Approximately 26,000 people died from disasters this year, the company said, more than double the fatalities counted in 2014, with the greatest loss of life caused by the 7.8 magnitude earthquake in Nepal that killed 9,000 and destroyed half a million homes.
Meanwhile record temperatures saw over 5,000 deaths from extreme heat this summer in India, Pakistan, Europe, North Africa and the Middle East, but the most costly single event for the insurance industry was in the United States, where a storm in February resulted in insured losses of more than $2 billion, Swiss Re said.
However, a mild North Atlantic hurricane season kept the total for global insured losses low, with the estimated total losses of $32 billion down from $35 billion in 2014.

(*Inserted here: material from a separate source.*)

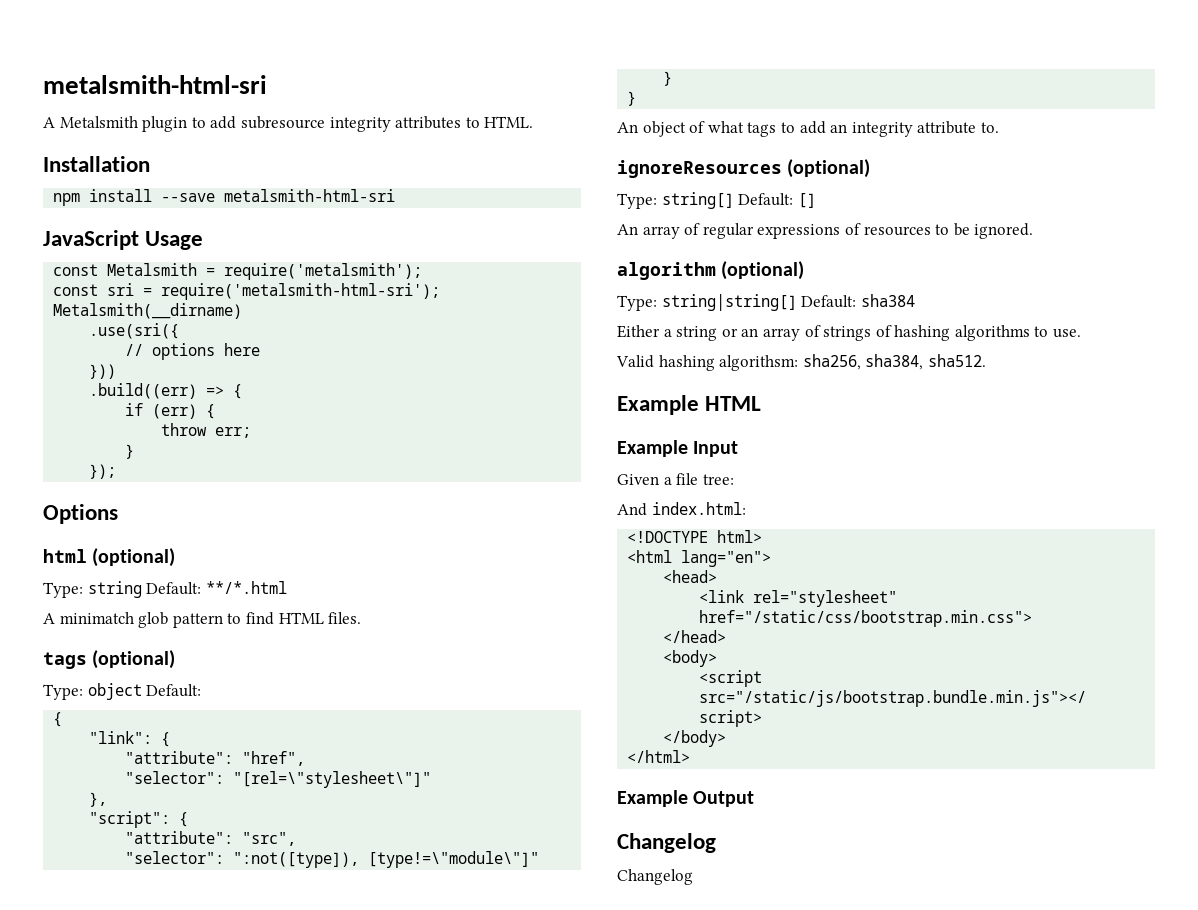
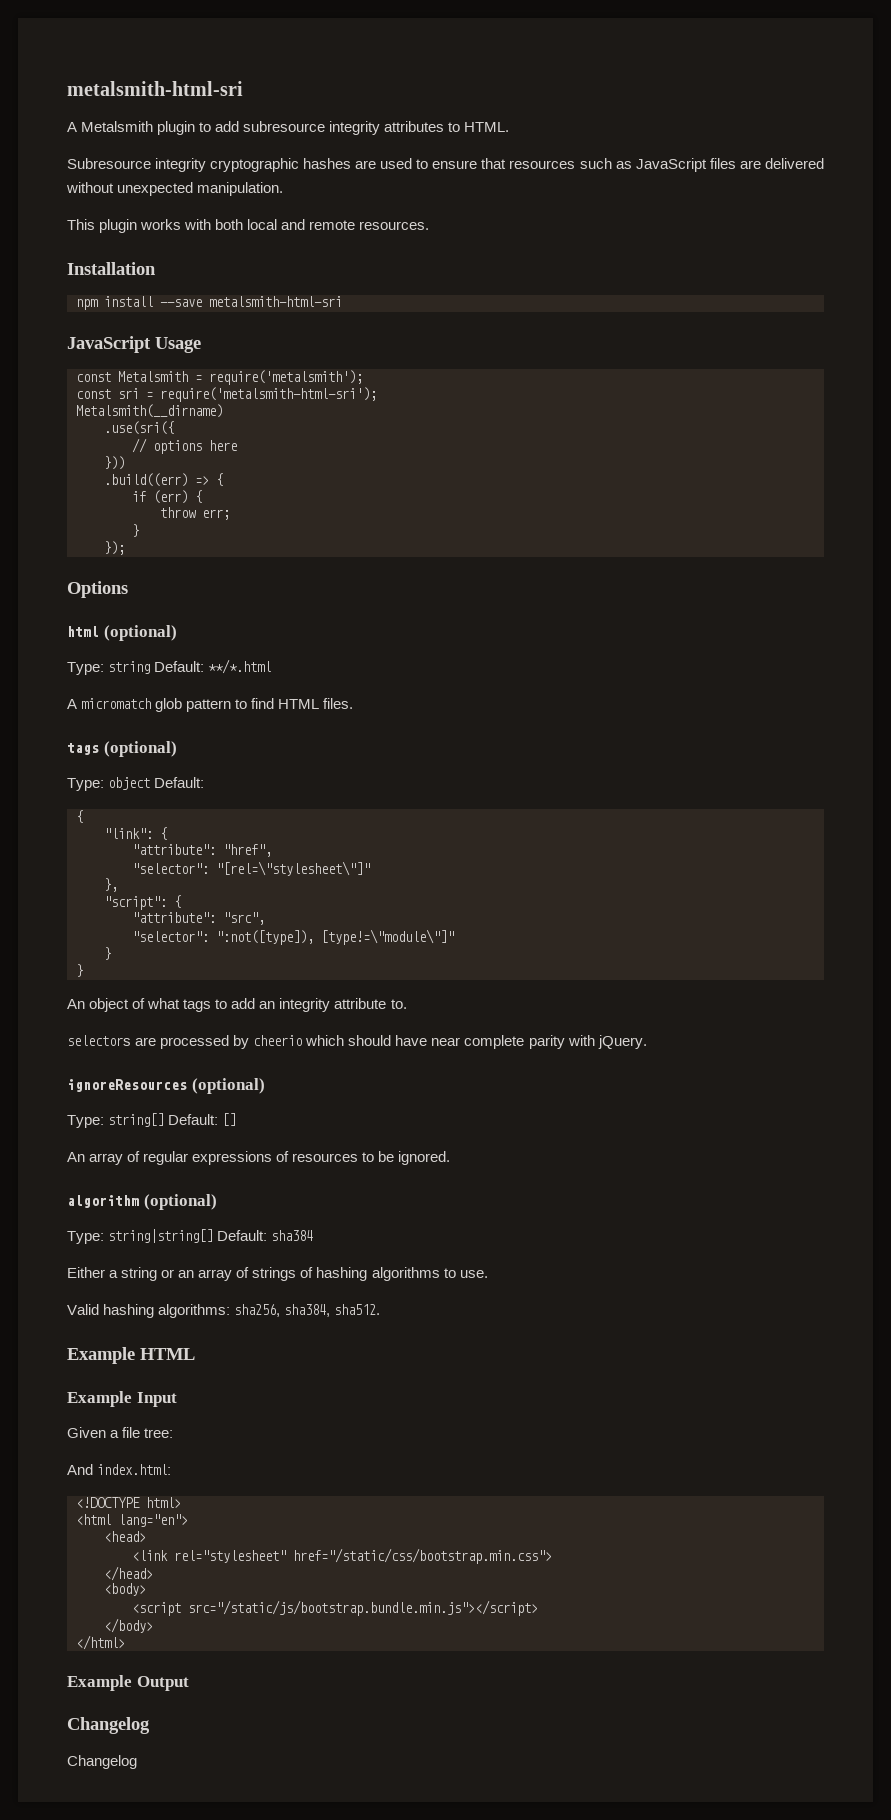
(534, 122) none -> [67,158,824,172] [66,182,284,196] [67,219,430,233] // Subresource integrity cryptographic hashes are used to ensure that resources such as JavaScript files are delivered without unexpected manipulation. // This plugin works with both local and remote resources.
[59,612,134,624] minimatch -> [81,698,152,709] micromatch
(999, 127) none -> [67,1035,647,1049] // selectors are processed by cheerio which should have near complete parity with jQuery.
[719,355,799,371] algorithsm: -> [158,1304,231,1318] algorithms:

Total economic losses from disasters were down by $28 billion from the previous year and, at $85 billion, less than half the annual average for the past decade.
Swiss Re said while the cost of natural disasters fell, man-made disasters took a higher toll on the industry, with the port explosion in China expected to cost more than any other event this year.
“The explosions at the Port of Tianjin in China are expected to lead to the year's biggest insured loss, and the biggest man-made insured loss in Asia ever,” it said.
Allianz Global Corporate & Specialty S.E. has said in a report that the Tianjin blasts are "the costliest man-made disaster in Asia's history," reports The Business Times.